I sympathize with cinemagoers who wish to experience a film’s every narrative development cold, who like to be as susceptible as possible to the power of surprise. My own viewing of “The Cabin in the Woods” was doubtless enhanced by the fact that I’d absorbed virtually no information beyond the title going in, admittedly more through idle indifference than concentrated effort; I didn’t even know that Chris Hemsworth was in it, for starters.
But I also sympathize with critics who wish to write intelligently and provocatively about a film, yet find their arguments increasingly hamstrung by what they can or can’t reveal of its plot. A film like “The Cabin in the Woods” is chiefly notable for the rules it bends and breaks in its storytelling; to not comment on this very subject would amount to critical negligence. Some films can only be meaningfully analyzed through a kind of narrative post-mortem: what plot points did or didn’t work, what connections were or weren’t made, what conclusions or implications can or can’t be drawn from these choices.
There is a place for this level of criticism, generally safely bracketed with spoiler warnings. It is, admittedly, not usually in daily papers where a review’s chief function is less to examine a film’s engine than to direct readers as to whether or not it’s worth seeing — but even the latter function of criticism collapses into formless, generic observations the less specific a writer is allowed to be about the text at hand. (Frankly, those who simply want to know whether the film’s any cop have Rotten Tomatoes stats readily available.)

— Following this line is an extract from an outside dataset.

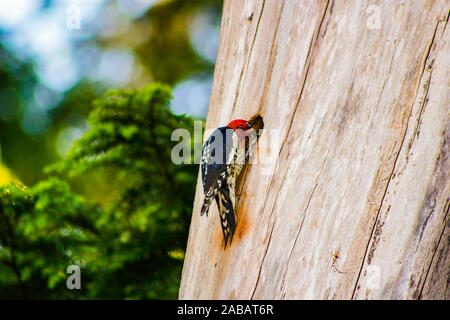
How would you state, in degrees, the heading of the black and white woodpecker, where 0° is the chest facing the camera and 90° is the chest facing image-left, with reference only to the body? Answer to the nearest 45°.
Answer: approximately 270°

Some have gone so far as to suggest that even mentioning the Jenkins and Whitford characters — essentially, the half of the film not described by the title — amounts to a spoiler, even though the story begins with them. The film’s trailer took similar flak from fans for revealing as much. If not even the first scene of the film is fair game for critics to discuss, why write (or read) a review at all? Shouldn’t some of the published reviews also be of use to those who have seen the film, and now want pointers to renew or continue the discussion about it? Spoilerphobic film culture treats reviews as disposable introductions, but it’s surely as post-viewing texts, preserved in online infinity, that they have more lasting and significant value.
It’d be flip to say that paranoid viewers can take complete responsibility for maintaining his preferred level of ignorance about an upcoming release, especially one selling itself on a level of mystique — though it is easy enough not to read a review. Trailers, then, are more of a bugbear to the spoilerphobic, particularly given their frequent over generosity with plot details. I avoid watching them these days — less out of concern for narrative surprises than for fending off critical preconceptions — but most multiplex patrons don’t have that option.

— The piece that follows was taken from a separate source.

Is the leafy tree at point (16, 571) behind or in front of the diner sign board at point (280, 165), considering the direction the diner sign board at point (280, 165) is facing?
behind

Matters aren’t helped by a film publicity culture where pre-release materials are reaching absurd levels of convolution: witness the marketing campaign for Ridley Scott’s “Prometheus,” a dangerously self-elevating tangle of teasers, trailers, trailers for trailers, further trailers and lengthy footage reels, calculatedly fed to the blogosphere for endless scrutiny and speculation. I haven’t seen a shred of footage from the film, though I understand from the many who have that the film’s enigmas have, remarkably enough, been left intact through it all. But as long as this trend for protracted peek-a-boos continues, not every studio is going to play the game quite so artfully; fairly soon, critics won’t have anything left to spoil.